India: Terror threat rattles Mumbai, security on high alert
Mumbai: For the second time in two days, Maharashtra security forces went into a tizzy after a dark threat to carry out a ‘26/11-style’ terror strike was received via social media messages monitored by the Mumbai Traffic Police Control late on Friday night, officials said here on Saturday.
Taking serious note, the Mumbai Police immediately formed three teams of Crime Branch to investigate while other state and central agencies are also being involved in the operations, said city Commissioner of Police Vivek Phansalkar.
The threats, warning of ‘explosions’ in the country’s commercial capital, exceeding the effect of 26/11 (2008), were received in a WhatsApp chat at the Mumbai Traffic Police Control Room around 11pm on Friday, sending the city’s security apparatus into a state of high-alert early on Saturday morning.
“Mumbaikars should not panic. We are probing the issue from all angles and the Crime Branch is investigating it. Nothing will happen, we shall keep the city safe,” Phansalkar told the media.
“We are examining it from all possible angles and the Anti-Terrorism Squad will also be roped in. We are on high alert. People of Mumbai need not worry,” Phansalkar assured.
The messages in Hindi claimed that the next strike would “revive the memories of the 26/11 (2008) terror attacks” in the city - which were carried out by 10 heavily armed militants. ‘Mubarak Ho... (Congratulations). There is going to be an attack on Mumbai. It will remind you of the 26/11 attacks. Everything is in place, only the timing is left to be decided... and it can be done anytime,” reads the chilling message - just 95 days before the Mumbai mayhem’s oncoming 14th anniversary.
The unknown sender added: “If the police try to trace my number, the location will show out of India. Six people will be executing this blast, and preparations are on to blow up Mumbai. This is not just a threat, it will be a reality.”
The message also has sentences like: “UP ATS wants to carry out the blasts”, “Udaipur-style beheading can also take place”, “This attack will be better than 26/11”, “We people have no fixed address”, “It can also be Punjab’s Sidhu Moosewala.”
Among the first to react, Nationalist Congress Party’s Leader of Opposition Ajit Pawar said the state government must take the threat seriously and probe.
Ranked among the worst terror hits in the world, the 26/11, 2008 assault left 166 dead, over 300 injured when 10 militants gunned down people at multiple locations and ended after a 60-hour mini-war with the capture of Ajmal Kasab, who was later tried and executed.

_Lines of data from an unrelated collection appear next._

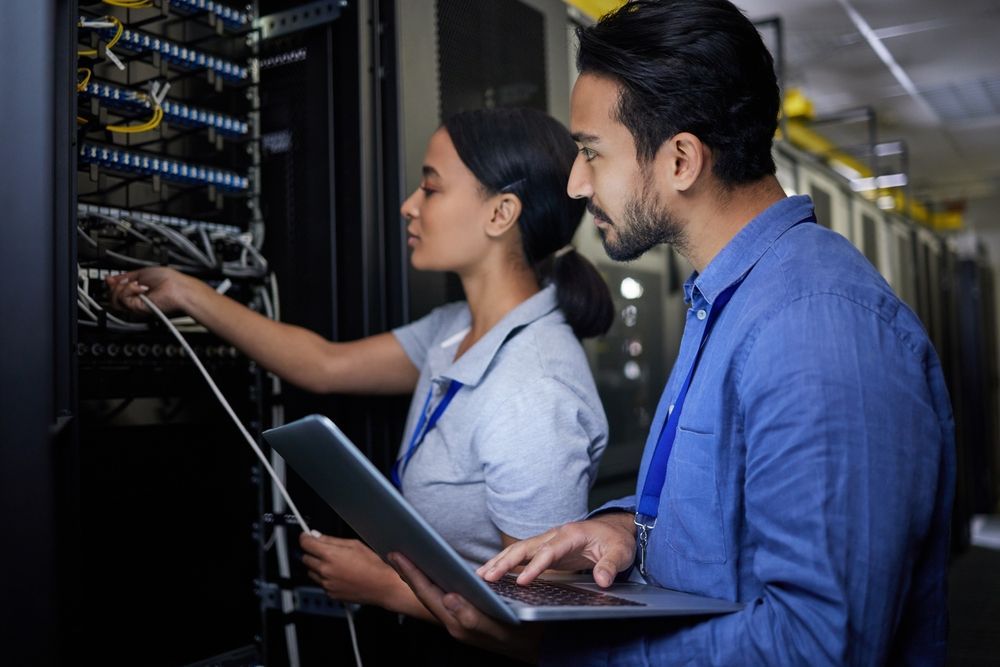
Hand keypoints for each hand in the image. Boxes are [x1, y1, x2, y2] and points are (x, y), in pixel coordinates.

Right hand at [106, 267, 199, 314]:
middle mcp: (135, 298)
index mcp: (136, 290)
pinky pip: (122, 299)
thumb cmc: (169, 280)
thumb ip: (125, 277)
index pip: (116, 290)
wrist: (178, 288)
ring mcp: (135, 304)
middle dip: (116, 285)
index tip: (110, 278)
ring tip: (136, 284)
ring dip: (123, 287)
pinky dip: (129, 289)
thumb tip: (111, 278)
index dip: (112, 283)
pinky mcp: (137, 308)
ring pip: (114, 298)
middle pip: (112, 295)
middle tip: (127, 280)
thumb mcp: (142, 273)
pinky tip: (140, 287)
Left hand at [299, 533, 401, 607]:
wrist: (381, 586)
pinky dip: (325, 578)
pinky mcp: (330, 594)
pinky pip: (320, 583)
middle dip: (312, 552)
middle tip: (323, 550)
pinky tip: (339, 574)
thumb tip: (317, 536)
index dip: (305, 538)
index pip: (306, 544)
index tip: (306, 536)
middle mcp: (325, 571)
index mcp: (330, 555)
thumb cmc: (372, 565)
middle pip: (305, 558)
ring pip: (311, 572)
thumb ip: (331, 540)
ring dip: (317, 566)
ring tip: (334, 564)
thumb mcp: (354, 544)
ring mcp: (326, 584)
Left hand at [387, 552, 540, 662]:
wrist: (539, 647)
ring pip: (432, 595)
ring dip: (418, 576)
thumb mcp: (500, 628)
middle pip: (425, 593)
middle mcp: (454, 622)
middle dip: (408, 572)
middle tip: (393, 551)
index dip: (411, 573)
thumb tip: (448, 597)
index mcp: (458, 623)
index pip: (428, 594)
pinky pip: (443, 596)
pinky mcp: (466, 616)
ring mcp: (459, 620)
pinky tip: (433, 572)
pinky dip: (433, 581)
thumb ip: (472, 617)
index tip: (397, 554)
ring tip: (407, 559)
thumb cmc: (523, 635)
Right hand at [477, 511, 635, 587]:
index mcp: (571, 534)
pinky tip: (493, 572)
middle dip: (505, 562)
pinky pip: (523, 555)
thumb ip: (610, 565)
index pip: (549, 552)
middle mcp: (555, 535)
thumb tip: (603, 580)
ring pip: (519, 550)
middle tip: (486, 577)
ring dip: (500, 561)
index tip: (522, 581)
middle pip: (525, 547)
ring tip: (481, 575)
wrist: (615, 529)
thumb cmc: (617, 540)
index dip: (535, 567)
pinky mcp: (547, 550)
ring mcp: (549, 541)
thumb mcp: (621, 552)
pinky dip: (507, 562)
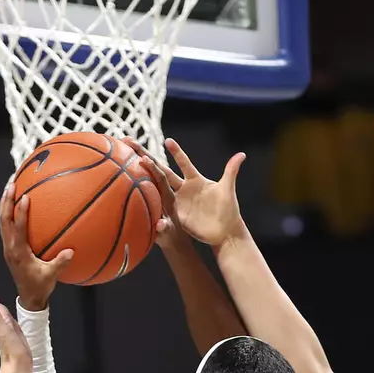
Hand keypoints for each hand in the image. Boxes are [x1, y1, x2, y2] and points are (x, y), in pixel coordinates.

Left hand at [0, 181, 74, 311]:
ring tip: (9, 187)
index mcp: (19, 253)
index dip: (20, 212)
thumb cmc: (40, 287)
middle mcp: (10, 248)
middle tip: (11, 183)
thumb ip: (60, 263)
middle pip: (4, 220)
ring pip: (2, 221)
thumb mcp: (51, 276)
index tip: (25, 197)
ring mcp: (8, 247)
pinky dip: (8, 213)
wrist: (29, 298)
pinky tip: (14, 203)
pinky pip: (6, 227)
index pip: (18, 229)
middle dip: (6, 200)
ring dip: (4, 204)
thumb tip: (71, 251)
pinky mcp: (9, 248)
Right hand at [131, 138, 247, 248]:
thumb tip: (242, 154)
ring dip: (146, 178)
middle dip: (151, 161)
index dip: (177, 152)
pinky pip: (160, 206)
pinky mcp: (175, 215)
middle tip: (137, 150)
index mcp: (196, 180)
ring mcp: (178, 202)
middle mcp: (184, 189)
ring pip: (159, 187)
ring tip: (131, 167)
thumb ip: (231, 171)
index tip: (168, 140)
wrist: (224, 232)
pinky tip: (136, 194)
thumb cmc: (228, 210)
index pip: (184, 163)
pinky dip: (149, 200)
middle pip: (164, 172)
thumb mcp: (227, 189)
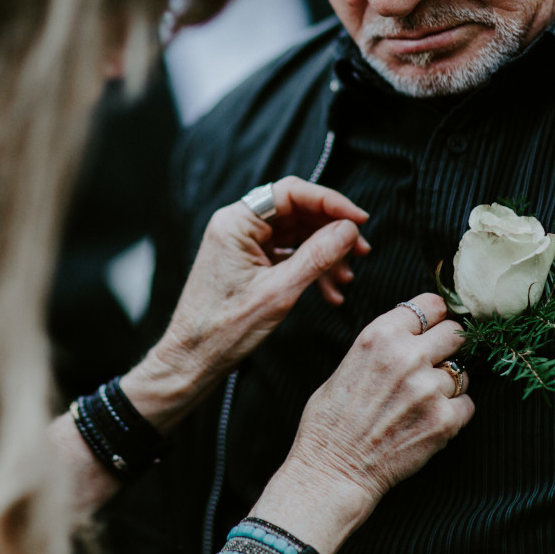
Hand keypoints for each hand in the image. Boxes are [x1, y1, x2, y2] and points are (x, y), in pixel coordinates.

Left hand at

The latest threats came barely two days after the state experienced a major security hiccup when a yacht with three AK-47 guns and ammunition drifted to the Raigad coast and was stuck at Harihareshwar Beach.
Though a potential terror threat was tentatively ruled out in that incident, a detailed investigation is being carried out by the ATS and Raigad Police, amid possibility of the yacht’s owners, managers or security providers being summoned to join the probe here.